JBoss.org Community Documentation

8.3.4. S3CacheLoader

The S3CacheLoader uses the Amazon S3 (Simple Storage Solution) for storing cache data. Since Amazon S3 is remote network storage and has fairly high latency, it is really best for caches that store large pieces of data, such as media or files. But consider this cache loader over the JDBC or file system based cache loaders if you want remotely managed, highly reliable storage. Or, use it for applications running on Amazon's EC2 (Elastic Compute Cloud).

If you're planning to use Amazon S3 for storage, consider using it with JBoss Cache. JBoss Cache itself provides in-memory caching for your data to minimize the amount of remote access calls, thus reducing the latency and cost of fetching your Amazon S3 data. With cache replication, you are also able to load data from your local cluster without having to remotely access it every time.

Note that Amazon S3 does not support transactions. If transactions are used in your application then there is some possibility of state inconsistency when using this cache loader. However, writes are atomic, in that if a write fails nothing is considered written and data is never corrupted.
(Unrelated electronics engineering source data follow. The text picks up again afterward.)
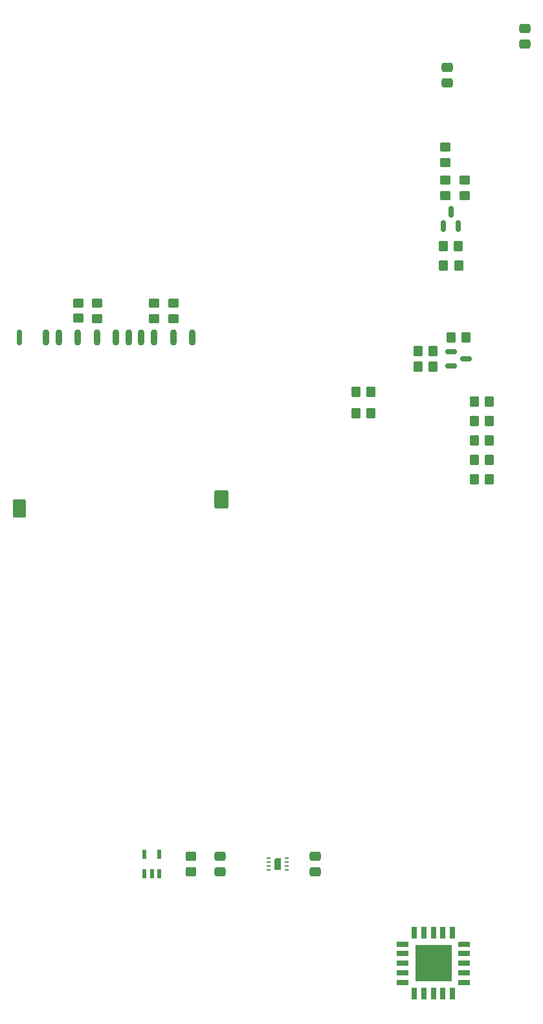
<source format=gbr>
%TF.GenerationSoftware,KiCad,Pcbnew,6.0.2+dfsg-1*%
%TF.CreationDate,2022-11-10T09:56:39+01:00*%
%TF.ProjectId,DL,444c2e6b-6963-4616-945f-706362585858,rev?*%
%TF.SameCoordinates,Original*%
%TF.FileFunction,Paste,Top*%
%TF.FilePolarity,Positive*%
%FSLAX46Y46*%
G04 Gerber Fmt 4.6, Leading zero omitted, Abs format (unit mm)*
G04 Created by KiCad (PCBNEW 6.0.2+dfsg-1) date 2022-11-10 09:56:39*
%MOMM*%
%LPD*%
G01*
G04 APERTURE LIST*
G04 Aperture macros list*
%AMRoundRect*
0 Rectangle with rounded corners*
0 $1 Rounding radius*
0 $2 $3 $4 $5 $6 $7 $8 $9 X,Y pos of 4 corners*
0 Add a 4 corners polygon primitive as box body*
4,1,4,$2,$3,$4,$5,$6,$7,$8,$9,$2,$3,0*
0 Add four circle primitives for the rounded corners*
1,1,$1+$1,$2,$3*
1,1,$1+$1,$4,$5*
1,1,$1+$1,$6,$7*
1,1,$1+$1,$8,$9*
0 Add four rect primitives between the rounded corners*
20,1,$1+$1,$2,$3,$4,$5,0*
20,1,$1+$1,$4,$5,$6,$7,0*
20,1,$1+$1,$6,$7,$8,$9,0*
20,1,$1+$1,$8,$9,$2,$3,0*%
%AMFreePoly0*
4,1,6,0.450000,-0.800000,-0.450000,-0.800000,-0.450000,0.530000,-0.180000,0.800000,0.450000,0.800000,0.450000,-0.800000,0.450000,-0.800000,$1*%
G04 Aperture macros list end*
%ADD10RoundRect,0.250000X0.350000X0.450000X-0.350000X0.450000X-0.350000X-0.450000X0.350000X-0.450000X0*%
%ADD11RoundRect,0.250000X-0.450000X0.350000X-0.450000X-0.350000X0.450000X-0.350000X0.450000X0.350000X0*%
%ADD12RoundRect,0.150000X-0.587500X-0.150000X0.587500X-0.150000X0.587500X0.150000X-0.587500X0.150000X0*%
%ADD13RoundRect,0.150000X0.150000X-0.587500X0.150000X0.587500X-0.150000X0.587500X-0.150000X-0.587500X0*%
%ADD14RoundRect,0.250000X0.450000X-0.350000X0.450000X0.350000X-0.450000X0.350000X-0.450000X-0.350000X0*%
%ADD15R,0.600000X1.150000*%
%ADD16RoundRect,0.250000X0.475000X-0.337500X0.475000X0.337500X-0.475000X0.337500X-0.475000X-0.337500X0*%
%ADD17RoundRect,0.250000X-0.350000X-0.450000X0.350000X-0.450000X0.350000X0.450000X-0.350000X0.450000X0*%
%ADD18RoundRect,0.250400X-0.149600X-0.749600X0.149600X-0.749600X0.149600X0.749600X-0.149600X0.749600X0*%
%ADD19RoundRect,0.249900X-0.100100X-0.750100X0.100100X-0.750100X0.100100X0.750100X-0.100100X0.750100X0*%
%ADD20RoundRect,0.250200X-0.649800X-0.949800X0.649800X-0.949800X0.649800X0.949800X-0.649800X0.949800X0*%
%ADD21RoundRect,0.249900X-0.600100X-0.950100X0.600100X-0.950100X0.600100X0.950100X-0.600100X0.950100X0*%
%ADD22R,0.800000X1.500000*%
%ADD23R,1.500000X0.800000*%
%ADD24R,4.800000X4.800000*%
%ADD25RoundRect,0.250000X-0.475000X0.337500X-0.475000X-0.337500X0.475000X-0.337500X0.475000X0.337500X0*%
%ADD26FreePoly0,0.000000*%
%ADD27R,0.550000X0.250000*%
G04 APERTURE END LIST*
D10*
%TO.C,R17*%
X81010000Y-85090000D03*
X79010000Y-85090000D03*
%TD*%
D11*
%TO.C,R14*%
X27178000Y-64561500D03*
X27178000Y-66561500D03*
%TD*%
%TO.C,R6*%
X75184000Y-44212000D03*
X75184000Y-46212000D03*
%TD*%
%TO.C,R12*%
X37146000Y-64593500D03*
X37146000Y-66593500D03*
%TD*%
D10*
%TO.C,R4*%
X73644000Y-72898000D03*
X71644000Y-72898000D03*
%TD*%
D12*
%TO.C,Q1*%
X76024500Y-70932000D03*
X76024500Y-72832000D03*
X77899500Y-71882000D03*
%TD*%
D13*
%TO.C,Q2*%
X74996000Y-54531500D03*
X76896000Y-54531500D03*
X75946000Y-52656500D03*
%TD*%
D14*
%TO.C,R1*%
X41910000Y-138922000D03*
X41910000Y-136922000D03*
%TD*%
D10*
%TO.C,R10*%
X65516000Y-79015000D03*
X63516000Y-79015000D03*
%TD*%
D11*
%TO.C,R11*%
X39624000Y-64593500D03*
X39624000Y-66593500D03*
%TD*%
D10*
%TO.C,R19*%
X81010000Y-80010000D03*
X79010000Y-80010000D03*
%TD*%
D15*
%TO.C,IC1*%
X35880000Y-139172000D03*
X36830000Y-139172000D03*
X37780000Y-139172000D03*
X37780000Y-136672000D03*
X35880000Y-136672000D03*
%TD*%
D16*
%TO.C,C1*%
X58166000Y-138959500D03*
X58166000Y-136884500D03*
%TD*%
D17*
%TO.C,R2*%
X71644000Y-70866000D03*
X73644000Y-70866000D03*
%TD*%
D11*
%TO.C,R7*%
X75184000Y-48530000D03*
X75184000Y-50530000D03*
%TD*%
D18*
%TO.C,J3*%
X39646000Y-69034000D03*
X37146000Y-69034000D03*
X33846000Y-69034000D03*
X32146000Y-69034000D03*
X29646000Y-69034000D03*
X27146000Y-69034000D03*
X24716000Y-69034000D03*
X23016000Y-69034000D03*
X42146000Y-69034000D03*
X35446000Y-69034000D03*
D19*
X19526000Y-69034000D03*
D20*
X45966000Y-90234000D03*
D21*
X19516000Y-91434000D03*
%TD*%
D22*
%TO.C,IC2*%
X76160000Y-146876000D03*
X74910000Y-146876000D03*
X73660000Y-146876000D03*
X72410000Y-146876000D03*
X71160000Y-146876000D03*
D23*
X69660000Y-148376000D03*
X69660000Y-149626000D03*
X69660000Y-150876000D03*
X69660000Y-152126000D03*
X69660000Y-153376000D03*
D22*
X71160000Y-154876000D03*
X72410000Y-154876000D03*
X73660000Y-154876000D03*
X74910000Y-154876000D03*
X76160000Y-154876000D03*
D23*
X77660000Y-153376000D03*
X77660000Y-152126000D03*
X77660000Y-150876000D03*
X77660000Y-149626000D03*
X77660000Y-148376000D03*
D24*
X73660000Y-150876000D03*
%TD*%
D25*
%TO.C,C3*%
X75438000Y-33760500D03*
X75438000Y-35835500D03*
%TD*%
D10*
%TO.C,R3*%
X77962000Y-69088000D03*
X75962000Y-69088000D03*
%TD*%
D17*
%TO.C,R15*%
X74930000Y-57150000D03*
X76930000Y-57150000D03*
%TD*%
D26*
%TO.C,U1*%
X53318500Y-137922000D03*
D27*
X52143500Y-137172000D03*
X52143500Y-137672000D03*
X52143500Y-138172000D03*
X52143500Y-138672000D03*
X54493500Y-138672000D03*
X54493500Y-138172000D03*
X54493500Y-137672000D03*
X54493500Y-137172000D03*
%TD*%
D25*
%TO.C,C4*%
X85598000Y-28680500D03*
X85598000Y-30755500D03*
%TD*%
D10*
%TO.C,R9*%
X65516000Y-76200000D03*
X63516000Y-76200000D03*
%TD*%
D16*
%TO.C,C2*%
X45720000Y-138959500D03*
X45720000Y-136884500D03*
%TD*%
D17*
%TO.C,R5*%
X74962000Y-59690000D03*
X76962000Y-59690000D03*
%TD*%
D10*
%TO.C,R16*%
X81010000Y-87630000D03*
X79010000Y-87630000D03*
%TD*%
%TO.C,R20*%
X81010000Y-77470000D03*
X79010000Y-77470000D03*
%TD*%
D11*
%TO.C,R13*%
X29646000Y-64593500D03*
X29646000Y-66593500D03*
%TD*%
D10*
%TO.C,R18*%
X81010000Y-82550000D03*
X79010000Y-82550000D03*
%TD*%
D14*
%TO.C,R8*%
X77724000Y-50535000D03*
X77724000Y-48535000D03*
%TD*%
M02*

</source>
Data is stored in keys based on the Fqn of the Node and Node data is serialized as a java.util.Map using the CacheSPI.getMarshaller() instance. Read the javadoc on how data is structured and stored. Data is stored using Java serialization. Be aware this means data is not readily accessible over HTTP to non-JBoss Cache clients. Your feedback and help would be appreciated to extend this cache loader for that purpose.

With this cache loader, single-key operations such as Node.remove(Object) and Node.put(Object, Object) are the slowest as data is stored in a single Map instance. Use bulk operations such as Node.replaceAll(Map) and Node.clearData() for more efficiency. Try the cache.s3.optimize option as well.